Y estuvo bien durante algunos años, en los cuales su aún afinado olfato y agudo instinto, le permitió alguna comodidad y abundancia para la manada, quienes no pasaron hambre ni sed y vieron, con mucha alegría, que los pastizales proveían lo diario y un poco más. Suficiente para creer que el Elefante Blanco podría mantenerlos a salvo de muchos peligros, especialmente de una manada de burros que sigilosamente lograba quitarles alguna tajada de territorio de vez en cuando. 


Y no prestó atención a los burros, ni a los antílopes, total decía: “sólo son burros y algunas pequeñas y viejas cabras” que recogen las sobras que dejamos a nuestro paso. Pero los burros eran todo menos burros, y aunque poco inteligentes y muy agresivos, veían la arrogancia del Elefante Blanco y preparaban sin ningún tipo de pudor un plan para hacerse de las llanuras. 

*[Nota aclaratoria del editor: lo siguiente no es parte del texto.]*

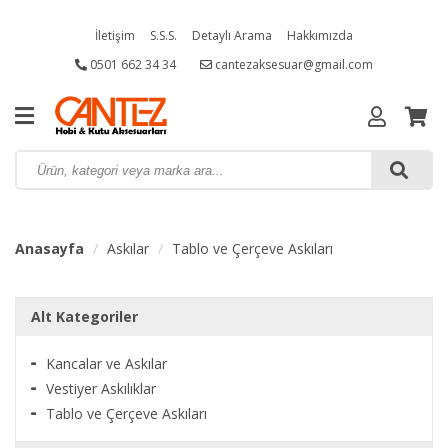
İletişim
S.S.S.
Detaylı Arama
Hakkımızda
0501 662 34 34
cantezaksesuar@gmail.com
Anasayfa
Askılar
Tablo ve Çerçeve Askıları
Alt Kategoriler
Kancalar ve Askılar
Vestiyer Askılıklar
Tablo ve Çerçeve Askıları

Y a pesar de los consejos de los demás elefantes, esos que percibían en el aire el aroma cercano de los burros, antílopes y buitres, el Elefante Blanco se creyó invencible a la par de tan pequeños y débiles bestias y desoyó completamente los consejos de sus semejantes, incluso cuando le recordaban las enseñanzas de los Primeros Elefantes que fundaron la manada. 

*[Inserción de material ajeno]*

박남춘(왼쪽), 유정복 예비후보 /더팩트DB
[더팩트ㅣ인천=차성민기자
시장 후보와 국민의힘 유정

Y fue así que los burros comenzaron a adelantarse a los pastizales, y ensuciaron la poca agua que quedaba en los riachuelos. Una larga e inesperada sequía terminó por dejar sin fuerza a la manada y al momento de llegar al borde de la sabana y enfrentarse a un desierto árido, la mayoría de ellos estaban tan cansados que no pudieron continuar más. Y a pesar de que el Elefante Blanco pisaba con más fuerza el césped y barritaba desenfrenadamente a diestra y siniestra, no pudo evitar el colapso y desbandada del grupo, y vociferaba culpando de sus males a sus enemigos, quienes ahora fuertes y llenos de vigor se regocijaban de la derrota de toda la manada e invitaban también a las hienas y a las cebras a deleitarse con el territorio conquistado. 


El Elefante Blanco, solo y derrotado no encontró otro remedio que dirigirse al cementerio de sus ancestros para esperar el final de sus días, no sin dejar de ver por sobre su hombro, la consecuencia de no escuchar a sus pares y de no seguir los preceptos de sus ancestros. Y vio entonces como los elefantes habían quedado huérfanos.